ASSIGNED TASK: Rewrite the text of the data below with "الطرق الشرعية" swapped for "الطرق القانونية", leaving everything else untouched. Omit the pictures from your answer.

Collected data

= Beginning of Section =

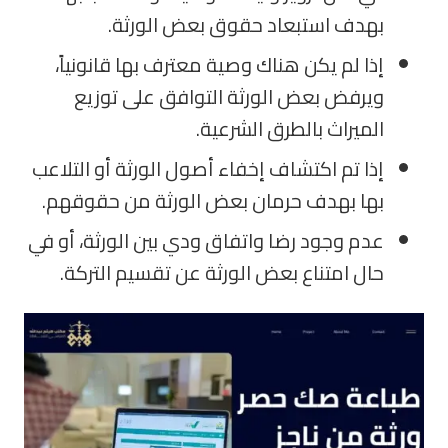
بهدف استبعاد حقوق بعض الورثة
.
إذا لم يكن هناك وصية معترف بها قانونياً،
ويرفض بعض الورثة التوافق على توزيع
الميراث بالطرق الشرعية
.
إذا تم اكتشاف إخفاء أصول الورثة أو التلاعب
بها بهدف حرمان بعض الورثة من حقوقهم
.
عدم وجود رضا واتفاق ودي بين الورثة، أو في
حال امتناع بعض الورثة عن تقسيم التركة.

= End of Section =

WRITTEN SOLUTION:
بهدف استبعاد حقوق بعض الورثة
.
إذا لم يكن هناك وصية معترف بها قانونياً،
ويرفض بعض الورثة التوافق على توزيع
الميراث بالطرق القانونية
.
إذا تم اكتشاف إخفاء أصول الورثة أو التلاعب
بها بهدف حرمان بعض الورثة من حقوقهم
.
عدم وجود رضا واتفاق ودي بين الورثة، أو في
حال امتناع بعض الورثة عن تقسيم التركة.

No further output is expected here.